(PASSAGE SHOWN):
↓↓↓
Abstract
Objectives
Vessel wall enhancement (VWE) may be commonly seen on MRI images of asymptomatic subjects. This study aimed to characterize the VWE of the proximal internal carotid (ICA) and vertebral arteries (VA) in a non-vasculitic elderly patient cohort.
Methods
Cranial MRI scans at 3 Tesla were performed in 43 patients (aged ≥ 50 years) with known malignancy for exclusion of cerebral metastases. For vessel wall imaging (VWI), a high-resolution compressed-sensing black-blood 3D T1-weighted fast (turbo) spin echo sequence (T1 CS-SPACE prototype) was applied post gadolinium with an isotropic resolution of 0.55 mm. Bilateral proximal intradural ICA and VA segments were evaluated for presence, morphology, and longitudinal extension of VWE.
↑↑↑
(AIM OF THE EXERCISE): According to the abstract on vessel wall enhancement, what isotropic resolution was used for the vessel wall imaging sequence?

(Stored items)
↓↓↓
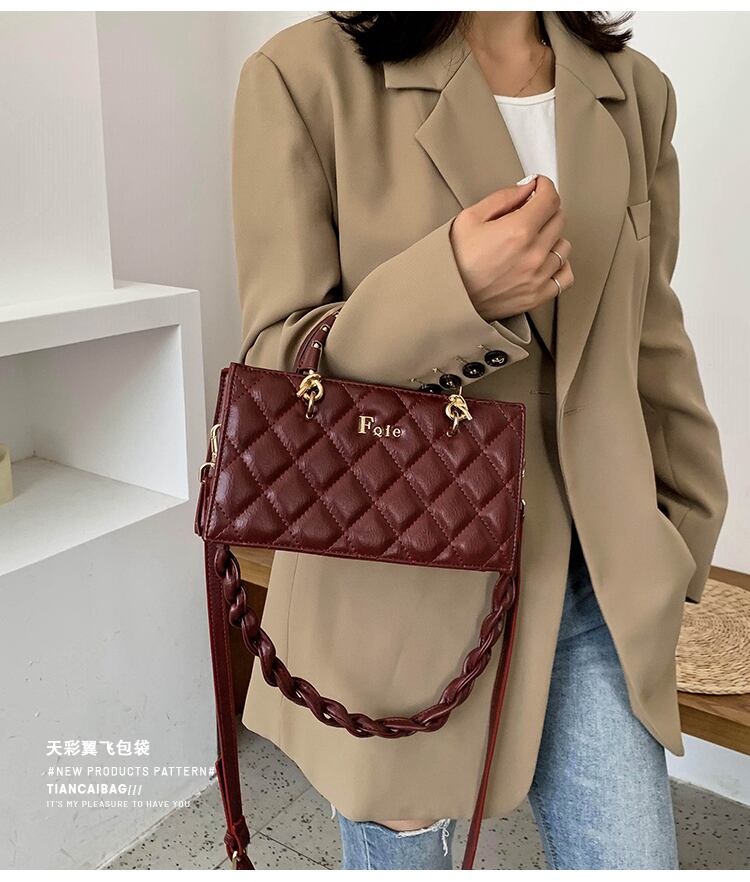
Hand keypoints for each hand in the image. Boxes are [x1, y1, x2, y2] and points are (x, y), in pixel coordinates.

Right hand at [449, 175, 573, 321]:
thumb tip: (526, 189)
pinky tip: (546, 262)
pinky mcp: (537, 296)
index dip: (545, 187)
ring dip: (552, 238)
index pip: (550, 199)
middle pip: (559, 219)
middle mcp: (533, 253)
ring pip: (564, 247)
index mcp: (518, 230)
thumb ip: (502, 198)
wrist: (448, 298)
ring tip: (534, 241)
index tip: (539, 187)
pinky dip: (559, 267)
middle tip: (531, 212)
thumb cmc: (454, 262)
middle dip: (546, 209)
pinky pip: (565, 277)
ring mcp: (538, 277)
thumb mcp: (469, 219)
↑↑↑
(TASK SOLUTION): 0.55 mm